Material for this task Block Start

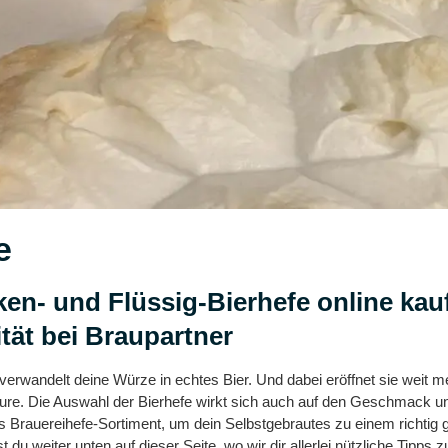
e
en- und Flüssig-Bierhefe online kauf
tät bei Braupartner
verwandelt deine Würze in echtes Bier. Und dabei eröffnet sie weit m
re. Die Auswahl der Bierhefe wirkt sich auch auf den Geschmack un
ges Brauereihefe-Sortiment, um dein Selbstgebrautes zu einem richtig 
du weiter unten auf dieser Seite, wo wir dir allerlei nützliche Tipps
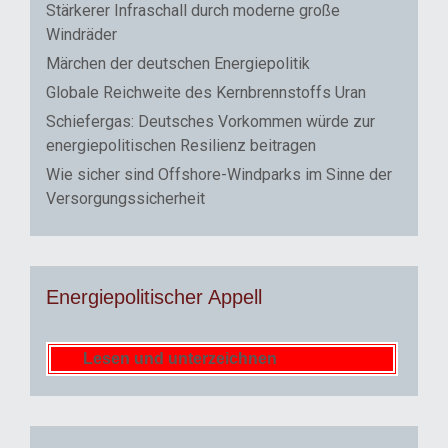
Stärkerer Infraschall durch moderne große
Windräder
Märchen der deutschen Energiepolitik
Globale Reichweite des Kernbrennstoffs Uran
Schiefergas: Deutsches Vorkommen würde zur
energiepolitischen Resilienz beitragen
Wie sicher sind Offshore-Windparks im Sinne der
Versorgungssicherheit
Energiepolitischer Appell
Lesen und unterzeichnen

Material for this task Block End

▸ **Exercise requirements**
What are the lines in the records above, word for word, from the one containing "ges Brauereihefe-Sortiment, um" through the one containing "Wie sicher sind", both ends included and pictures left out?

▸ **The completed task**
ges Brauereihefe-Sortiment, um dein Selbstgebrautes zu einem richtig 
du weiter unten auf dieser Seite, wo wir dir allerlei nützliche Tipps
Stärkerer Infraschall durch moderne große
Windräder
Märchen der deutschen Energiepolitik
Globale Reichweite des Kernbrennstoffs Uran
Schiefergas: Deutsches Vorkommen würde zur
energiepolitischen Resilienz beitragen
Wie sicher sind Offshore-Windparks im Sinne der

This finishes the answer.